Having a solid credit score can help you to snag the apartment you want, and avoid the hassles associated with trying to secure an apartment when your credit isn’t as great, such as getting a roommate or a co-signer. Especially if you live in a city with a competitive rental market, a good credit score can be a serious edge.

How to Monitor and Keep Track of Credit Scores

Ideally, you want to check your credit and get a copy of your credit report before you start apartment hunting. It’s important to know where you stand and, if there are any errors, you want to fix them right away.

Until April 20, 2022, you can get free weekly credit reports from the three national credit reporting agencies, Equifax, Experian and TransUnion. To get your free reports, simply go to AnnualCreditReport.com .

While your credit report provides information on your various credit accounts and their balances and your payment history, it does not include your credit score. You can check your credit score by looking at a loan or credit card statement or through an online credit score checker. You can also buy a score directly through credit reporting companies. Even if you might have checked your credit score not that long ago, don’t skip doing so again — your credit score updates every 30 to 45 days.

If your score is low, consider taking steps to improve it before jumping into your apartment search. Actions like paying down credit card balances and making sure you don’t have any more late or missed payments for a stretch can show progress.

What’s Expected in 2022?

According to an outlook on the U.S. rental market published by the property management platform ManageCasa, demand for rentals will grow in the coming year. In fact, ManageCasa writes that the “rise in rents for the rest of 2021 and 2022 might be surprising to some.”

The report indicates that the U.S. rental property market is currently experiencing severe shortages, heightened demand and high property prices, while those looking to rent are competing with a wealthier pool of renters. This is driving up prices.

Further compounding the situation is the fact that housing prices are so inflated that the percentage of people who can afford a home has already dropped off and likely will continue to do so, according to Forbes’ predictions . This could lead to a rental market that is even more competitive, which may not bode well for those with less than stellar credit.

• **Work task 1**
In the credit score article, how often does a credit score update?
• **Work task 2**
Copy the stretch of the credit score article from "According to an" through "than stellar credit." word for word.

• **Provided records**
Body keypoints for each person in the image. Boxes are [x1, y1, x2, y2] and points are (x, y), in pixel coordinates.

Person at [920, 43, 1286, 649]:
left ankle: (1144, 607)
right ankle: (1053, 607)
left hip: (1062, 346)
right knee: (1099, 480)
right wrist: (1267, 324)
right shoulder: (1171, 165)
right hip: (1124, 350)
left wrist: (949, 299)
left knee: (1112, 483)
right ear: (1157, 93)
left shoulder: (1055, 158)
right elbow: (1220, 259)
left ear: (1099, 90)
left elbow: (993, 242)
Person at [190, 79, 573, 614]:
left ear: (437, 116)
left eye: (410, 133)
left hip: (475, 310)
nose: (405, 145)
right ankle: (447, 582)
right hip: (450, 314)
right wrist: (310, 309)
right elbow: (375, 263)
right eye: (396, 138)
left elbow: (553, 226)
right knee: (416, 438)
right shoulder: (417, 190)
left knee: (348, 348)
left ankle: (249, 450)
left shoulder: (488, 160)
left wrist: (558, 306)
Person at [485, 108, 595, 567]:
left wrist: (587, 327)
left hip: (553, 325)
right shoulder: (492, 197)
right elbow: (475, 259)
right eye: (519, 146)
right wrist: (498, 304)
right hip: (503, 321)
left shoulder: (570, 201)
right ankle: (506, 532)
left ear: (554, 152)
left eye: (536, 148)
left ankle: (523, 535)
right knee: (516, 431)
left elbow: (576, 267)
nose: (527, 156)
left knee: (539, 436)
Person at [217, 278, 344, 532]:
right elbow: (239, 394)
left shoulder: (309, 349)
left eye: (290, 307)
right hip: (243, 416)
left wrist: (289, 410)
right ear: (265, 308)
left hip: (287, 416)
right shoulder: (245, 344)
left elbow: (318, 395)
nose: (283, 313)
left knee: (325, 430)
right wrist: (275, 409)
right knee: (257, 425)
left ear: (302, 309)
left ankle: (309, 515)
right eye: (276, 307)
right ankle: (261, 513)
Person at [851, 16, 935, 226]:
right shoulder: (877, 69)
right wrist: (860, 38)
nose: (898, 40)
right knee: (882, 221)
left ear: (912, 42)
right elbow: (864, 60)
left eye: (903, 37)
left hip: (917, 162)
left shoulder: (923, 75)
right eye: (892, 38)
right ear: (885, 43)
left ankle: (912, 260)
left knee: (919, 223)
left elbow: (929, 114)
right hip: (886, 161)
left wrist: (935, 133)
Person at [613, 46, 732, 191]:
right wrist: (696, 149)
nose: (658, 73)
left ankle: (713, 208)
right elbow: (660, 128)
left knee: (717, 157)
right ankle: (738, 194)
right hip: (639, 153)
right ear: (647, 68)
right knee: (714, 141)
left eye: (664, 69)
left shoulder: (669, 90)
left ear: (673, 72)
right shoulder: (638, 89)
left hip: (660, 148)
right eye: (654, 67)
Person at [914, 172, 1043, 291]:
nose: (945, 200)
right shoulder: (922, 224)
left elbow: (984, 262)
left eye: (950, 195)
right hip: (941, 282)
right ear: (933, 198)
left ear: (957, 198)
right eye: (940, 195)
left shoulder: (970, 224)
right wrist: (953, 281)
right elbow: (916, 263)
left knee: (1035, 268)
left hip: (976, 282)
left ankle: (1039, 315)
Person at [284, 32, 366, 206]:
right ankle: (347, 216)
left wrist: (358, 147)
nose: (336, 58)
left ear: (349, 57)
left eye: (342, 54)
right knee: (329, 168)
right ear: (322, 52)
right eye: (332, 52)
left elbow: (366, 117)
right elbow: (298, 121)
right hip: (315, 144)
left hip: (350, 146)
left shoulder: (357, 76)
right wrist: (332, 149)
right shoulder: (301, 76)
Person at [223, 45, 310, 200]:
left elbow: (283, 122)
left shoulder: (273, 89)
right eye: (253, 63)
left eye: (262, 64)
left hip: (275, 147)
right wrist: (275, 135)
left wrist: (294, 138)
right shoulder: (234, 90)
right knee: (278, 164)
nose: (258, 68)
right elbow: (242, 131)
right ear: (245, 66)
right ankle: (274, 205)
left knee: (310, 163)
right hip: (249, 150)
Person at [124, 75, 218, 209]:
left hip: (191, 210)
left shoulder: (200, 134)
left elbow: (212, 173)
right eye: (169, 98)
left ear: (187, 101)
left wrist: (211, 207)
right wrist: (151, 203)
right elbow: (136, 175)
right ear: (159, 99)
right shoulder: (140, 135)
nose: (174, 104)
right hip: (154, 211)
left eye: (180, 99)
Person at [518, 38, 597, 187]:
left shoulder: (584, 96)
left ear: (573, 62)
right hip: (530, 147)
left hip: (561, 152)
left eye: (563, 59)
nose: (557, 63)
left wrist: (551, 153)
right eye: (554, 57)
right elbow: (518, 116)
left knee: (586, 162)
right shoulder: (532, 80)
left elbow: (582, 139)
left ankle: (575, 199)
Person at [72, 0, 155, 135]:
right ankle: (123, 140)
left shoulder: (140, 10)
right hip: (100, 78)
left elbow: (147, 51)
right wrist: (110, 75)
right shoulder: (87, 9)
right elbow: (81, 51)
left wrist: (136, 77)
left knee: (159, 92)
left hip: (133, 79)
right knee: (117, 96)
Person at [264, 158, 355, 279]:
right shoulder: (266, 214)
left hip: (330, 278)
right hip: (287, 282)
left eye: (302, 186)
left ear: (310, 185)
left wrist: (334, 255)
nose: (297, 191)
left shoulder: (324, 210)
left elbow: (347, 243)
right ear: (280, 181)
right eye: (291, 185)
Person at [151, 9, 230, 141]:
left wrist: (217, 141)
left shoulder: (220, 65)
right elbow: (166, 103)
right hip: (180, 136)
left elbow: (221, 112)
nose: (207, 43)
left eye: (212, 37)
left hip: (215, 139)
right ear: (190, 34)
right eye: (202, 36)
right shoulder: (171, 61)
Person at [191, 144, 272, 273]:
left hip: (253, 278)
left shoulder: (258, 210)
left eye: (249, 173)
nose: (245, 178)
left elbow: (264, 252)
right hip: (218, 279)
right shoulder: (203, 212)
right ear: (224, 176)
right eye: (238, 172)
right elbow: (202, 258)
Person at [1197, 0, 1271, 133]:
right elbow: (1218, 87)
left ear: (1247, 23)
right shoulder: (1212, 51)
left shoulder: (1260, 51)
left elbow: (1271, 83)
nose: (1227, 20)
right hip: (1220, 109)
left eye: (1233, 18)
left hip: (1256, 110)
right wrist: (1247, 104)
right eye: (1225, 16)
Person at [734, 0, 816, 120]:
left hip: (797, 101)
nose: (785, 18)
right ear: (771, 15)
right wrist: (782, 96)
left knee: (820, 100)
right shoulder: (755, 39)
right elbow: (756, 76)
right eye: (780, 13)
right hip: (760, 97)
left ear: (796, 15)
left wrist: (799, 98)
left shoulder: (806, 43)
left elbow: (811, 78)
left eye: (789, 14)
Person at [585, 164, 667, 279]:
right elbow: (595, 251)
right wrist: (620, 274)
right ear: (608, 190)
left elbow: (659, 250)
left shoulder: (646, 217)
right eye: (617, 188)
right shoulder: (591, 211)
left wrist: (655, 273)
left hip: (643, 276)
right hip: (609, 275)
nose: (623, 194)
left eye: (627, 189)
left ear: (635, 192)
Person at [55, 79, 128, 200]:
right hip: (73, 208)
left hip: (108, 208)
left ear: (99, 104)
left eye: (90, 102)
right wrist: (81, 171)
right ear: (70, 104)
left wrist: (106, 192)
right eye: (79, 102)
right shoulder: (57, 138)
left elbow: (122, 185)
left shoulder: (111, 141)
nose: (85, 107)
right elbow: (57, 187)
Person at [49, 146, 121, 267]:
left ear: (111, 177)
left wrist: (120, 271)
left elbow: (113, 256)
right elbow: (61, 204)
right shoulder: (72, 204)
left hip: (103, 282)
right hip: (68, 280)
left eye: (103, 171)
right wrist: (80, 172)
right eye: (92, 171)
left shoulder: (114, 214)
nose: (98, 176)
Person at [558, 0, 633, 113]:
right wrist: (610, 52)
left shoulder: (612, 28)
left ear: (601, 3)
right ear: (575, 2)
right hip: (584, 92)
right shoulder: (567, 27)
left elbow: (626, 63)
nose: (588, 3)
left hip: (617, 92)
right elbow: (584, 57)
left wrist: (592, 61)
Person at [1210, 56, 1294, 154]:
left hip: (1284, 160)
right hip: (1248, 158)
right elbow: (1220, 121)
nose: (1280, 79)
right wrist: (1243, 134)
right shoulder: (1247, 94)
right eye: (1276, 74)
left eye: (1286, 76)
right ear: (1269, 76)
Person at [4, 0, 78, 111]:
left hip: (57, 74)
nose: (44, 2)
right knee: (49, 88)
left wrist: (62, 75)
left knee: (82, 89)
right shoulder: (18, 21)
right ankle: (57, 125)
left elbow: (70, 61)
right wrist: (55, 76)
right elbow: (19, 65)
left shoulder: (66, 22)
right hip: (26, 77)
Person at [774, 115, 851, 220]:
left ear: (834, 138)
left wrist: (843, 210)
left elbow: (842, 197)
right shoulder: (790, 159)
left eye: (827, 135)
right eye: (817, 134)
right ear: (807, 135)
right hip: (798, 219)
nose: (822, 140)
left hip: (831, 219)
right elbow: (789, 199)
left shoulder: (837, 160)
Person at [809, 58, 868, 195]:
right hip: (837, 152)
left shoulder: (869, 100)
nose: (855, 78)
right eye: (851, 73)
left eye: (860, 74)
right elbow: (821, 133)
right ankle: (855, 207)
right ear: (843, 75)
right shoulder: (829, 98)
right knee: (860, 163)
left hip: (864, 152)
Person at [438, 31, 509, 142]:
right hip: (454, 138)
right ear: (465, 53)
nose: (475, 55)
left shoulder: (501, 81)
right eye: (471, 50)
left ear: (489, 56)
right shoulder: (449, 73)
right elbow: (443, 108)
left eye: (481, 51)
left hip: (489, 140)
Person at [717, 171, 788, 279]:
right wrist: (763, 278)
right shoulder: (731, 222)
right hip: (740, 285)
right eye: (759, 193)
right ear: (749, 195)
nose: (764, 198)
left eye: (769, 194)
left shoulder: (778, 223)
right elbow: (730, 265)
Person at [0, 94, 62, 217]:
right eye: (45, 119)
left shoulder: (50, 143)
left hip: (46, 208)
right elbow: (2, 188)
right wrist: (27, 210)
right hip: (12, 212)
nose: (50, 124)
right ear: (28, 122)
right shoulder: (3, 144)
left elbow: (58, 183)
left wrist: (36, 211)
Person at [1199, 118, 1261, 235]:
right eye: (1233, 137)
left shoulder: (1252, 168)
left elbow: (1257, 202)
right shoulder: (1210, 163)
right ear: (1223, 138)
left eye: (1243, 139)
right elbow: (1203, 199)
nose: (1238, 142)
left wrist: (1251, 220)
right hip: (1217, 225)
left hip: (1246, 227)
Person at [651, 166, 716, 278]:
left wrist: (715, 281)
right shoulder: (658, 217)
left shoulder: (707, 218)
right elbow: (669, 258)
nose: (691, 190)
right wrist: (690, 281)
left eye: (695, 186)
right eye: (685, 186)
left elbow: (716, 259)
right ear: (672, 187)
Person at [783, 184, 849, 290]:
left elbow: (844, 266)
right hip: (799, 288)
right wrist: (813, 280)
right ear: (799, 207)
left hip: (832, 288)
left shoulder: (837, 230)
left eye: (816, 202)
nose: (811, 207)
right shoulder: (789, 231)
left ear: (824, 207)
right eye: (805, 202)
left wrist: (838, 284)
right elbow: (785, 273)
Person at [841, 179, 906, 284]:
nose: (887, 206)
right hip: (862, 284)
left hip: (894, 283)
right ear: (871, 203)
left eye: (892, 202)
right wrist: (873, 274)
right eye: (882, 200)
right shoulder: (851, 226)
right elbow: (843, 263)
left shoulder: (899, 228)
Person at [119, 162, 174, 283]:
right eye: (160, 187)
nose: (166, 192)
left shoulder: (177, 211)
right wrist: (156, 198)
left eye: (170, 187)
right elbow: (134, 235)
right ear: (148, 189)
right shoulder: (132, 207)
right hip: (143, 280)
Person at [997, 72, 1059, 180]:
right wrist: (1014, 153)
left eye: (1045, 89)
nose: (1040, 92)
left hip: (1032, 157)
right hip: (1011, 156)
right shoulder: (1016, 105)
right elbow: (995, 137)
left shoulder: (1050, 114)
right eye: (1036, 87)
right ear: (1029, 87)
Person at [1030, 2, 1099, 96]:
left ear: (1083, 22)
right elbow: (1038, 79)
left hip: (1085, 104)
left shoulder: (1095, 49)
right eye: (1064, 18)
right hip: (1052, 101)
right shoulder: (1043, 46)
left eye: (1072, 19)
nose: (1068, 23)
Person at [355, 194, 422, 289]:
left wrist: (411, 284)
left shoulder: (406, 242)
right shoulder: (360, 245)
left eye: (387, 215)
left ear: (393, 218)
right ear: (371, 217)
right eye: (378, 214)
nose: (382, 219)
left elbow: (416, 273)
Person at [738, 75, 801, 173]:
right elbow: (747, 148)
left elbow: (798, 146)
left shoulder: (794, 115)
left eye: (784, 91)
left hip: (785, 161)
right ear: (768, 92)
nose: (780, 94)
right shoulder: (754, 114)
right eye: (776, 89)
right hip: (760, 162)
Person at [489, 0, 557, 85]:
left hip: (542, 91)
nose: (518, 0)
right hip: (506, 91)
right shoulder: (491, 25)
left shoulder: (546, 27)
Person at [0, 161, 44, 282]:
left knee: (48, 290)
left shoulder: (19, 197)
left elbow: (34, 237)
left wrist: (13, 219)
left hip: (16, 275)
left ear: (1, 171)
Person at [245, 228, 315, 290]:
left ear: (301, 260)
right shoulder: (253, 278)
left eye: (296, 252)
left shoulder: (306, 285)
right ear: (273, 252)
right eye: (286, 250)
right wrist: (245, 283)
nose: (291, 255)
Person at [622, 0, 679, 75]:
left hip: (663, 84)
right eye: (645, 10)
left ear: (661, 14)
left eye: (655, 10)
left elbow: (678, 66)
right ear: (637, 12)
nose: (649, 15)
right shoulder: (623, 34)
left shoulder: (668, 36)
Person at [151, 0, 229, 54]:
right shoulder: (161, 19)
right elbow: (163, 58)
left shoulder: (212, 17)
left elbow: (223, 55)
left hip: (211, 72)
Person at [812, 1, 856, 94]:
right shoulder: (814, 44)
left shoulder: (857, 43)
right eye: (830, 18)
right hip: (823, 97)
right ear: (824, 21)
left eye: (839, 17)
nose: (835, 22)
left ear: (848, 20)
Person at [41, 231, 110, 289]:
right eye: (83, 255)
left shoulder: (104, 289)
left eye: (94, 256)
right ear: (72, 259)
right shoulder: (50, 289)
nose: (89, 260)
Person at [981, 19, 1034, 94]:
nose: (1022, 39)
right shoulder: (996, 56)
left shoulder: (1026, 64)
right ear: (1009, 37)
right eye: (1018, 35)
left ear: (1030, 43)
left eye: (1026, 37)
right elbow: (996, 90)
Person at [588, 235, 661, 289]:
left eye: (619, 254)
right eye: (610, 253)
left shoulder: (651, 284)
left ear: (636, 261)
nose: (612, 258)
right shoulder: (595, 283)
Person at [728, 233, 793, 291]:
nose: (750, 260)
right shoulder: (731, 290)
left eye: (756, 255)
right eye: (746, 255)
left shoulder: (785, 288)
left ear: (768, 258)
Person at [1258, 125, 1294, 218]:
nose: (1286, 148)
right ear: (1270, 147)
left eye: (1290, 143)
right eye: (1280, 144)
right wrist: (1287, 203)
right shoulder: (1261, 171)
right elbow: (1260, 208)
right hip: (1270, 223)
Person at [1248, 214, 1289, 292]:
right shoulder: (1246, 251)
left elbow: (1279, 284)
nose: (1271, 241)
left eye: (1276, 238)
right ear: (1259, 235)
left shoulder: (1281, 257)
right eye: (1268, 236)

• **Worked solution 1**
Every 30 to 45 days.

• **Worked solution 2**
According to an outlook on the U.S. rental market published by the property management platform ManageCasa, demand for rentals will grow in the coming year. In fact, ManageCasa writes that the “rise in rents for the rest of 2021 and 2022 might be surprising to some.”

The report indicates that the U.S. rental property market is currently experiencing severe shortages, heightened demand and high property prices, while those looking to rent are competing with a wealthier pool of renters. This is driving up prices.

Further compounding the situation is the fact that housing prices are so inflated that the percentage of people who can afford a home has already dropped off and likely will continue to do so, according to Forbes’ predictions . This could lead to a rental market that is even more competitive, which may not bode well for those with less than stellar credit.